Tanıtım toplantısında EBRD (Avrupa İmar ve Kalkınma Bankası) Sürdürülebilir Altyapı Kümesi Lideri Nandita Parshad ile Avrupa Birliği Türkiye Delegasyonu Lideri Nikolaus Meyer görüntü bildirilerine yer verildi. Parshad iletisinde “İzmir, tüm bu süreç boyunca, dirençli yarınlar için “Daha Düzgününü Yine İnşa Etme” gücünü ve vizyonunu göstermiştir. İzmir Yeşil Kentler Aksiyon Planı, iştirakler sayesinde kentlerin gelişiminin nasıl desteklenebileceğinin eksiksiz bir örneğidir. Geçmişte, İzmir’in güç verimliliğine sahip feribotlarının ve metro vagonlarının ve daha yakın vakitte, EBRD Yeşil Kentler Programı kapsamında, şu anda üretim etabında olan yeni Narlıdere metro çizgisinin finansmanını sağlamış olan EBRD, İzmir ile iştirak yapıyor olmaktan gurur duymaktadır” dedi.

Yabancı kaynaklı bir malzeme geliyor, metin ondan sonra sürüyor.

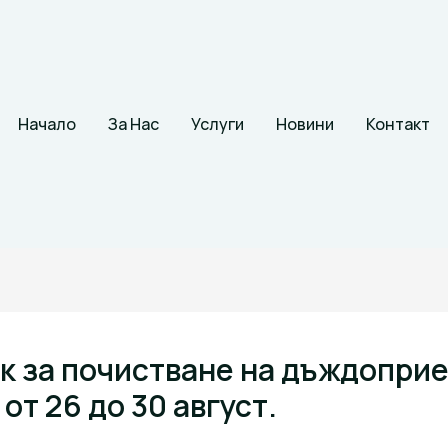
Начало
За Нас
Услуги
Новини
Контакт
к за почистване на дъждопри
от 26 до 30 август.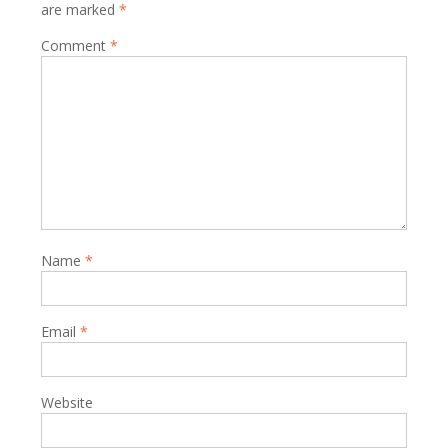
are marked
*
Comment
*
Name
*
Email
*
Website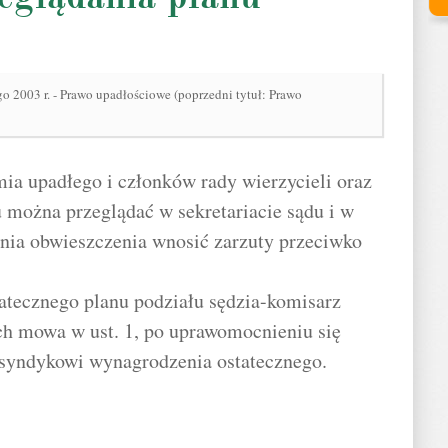
go 2003 r. - Prawo upadłościowe (poprzedni tytuł: Prawo
ia upadłego i członków rady wierzycieli oraz
u można przeglądać w sekretariacie sądu i w
nia obwieszczenia wnosić zarzuty przeciwko
atecznego planu podziału sędzia-komisarz
ch mowa w ust. 1, po uprawomocnieniu się
 syndykowi wynagrodzenia ostatecznego.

AVRUPA BİRLİĞİ’NDEN KUTLAMA BİLDİRİSİ
Avrupa Birliği Türkiye Delegasyonu Lideri Nikolaus Meyer ise “İzmir Büyükşehir Belediyesi, kentin iklim değişikliği tesirlerine ahenk sağlaması için sera gazını azaltma taahhüdünü yeniledi. İzmir Büyükşehir Belediyesi’ni ve Belediye Liderini, iklim değişikliği ve etrafın korunması bahislerinde uzun müddettir yürüttükleri tesirli çalışmalardan ötürü kutluyorum” iletisini iletti.
Kimler katıldı?
İzmir’in Tabiatla Uyumlu Ömür Stratejisi tanıtım toplantısına Dışişleri Bakanlığı İzmir Temsilcisi Büyükelçi Naciye Gökçen Kaya, Turizm Vilayet Müdürü Murat Karaçanta, CHP İzmir Milletvekili Murat Bakan, CHP PM üyesi Rıfat Nalbantoğlu, CHP Vilayet Lideri Deniz Yücel, İzmir Büyükşehir Belediyesi Lider Vekili Mustafa Özuslu, İzmir Büyükşehir Belediyesi Genel Sekreteri Dr. Buğra Gökçe, Türkiye Belediyeler Birliği Genel Sekreteri Doç. Dr. Birol Ekici, Dikili Belediye Lideri Adil Kırgöz, Karaburun Belediye Lideri İlkay Girgin Erdoğan, Konak Belediye Lideri Abdül Batur, Narlıdere Belediye Lideri Ali Engin, İzmir Büyükşehir Belediyesi Düzgün Parti Küme Lider Vekili Kemal Sevinç, meclis üyeleri ve bürokratlar katıldı.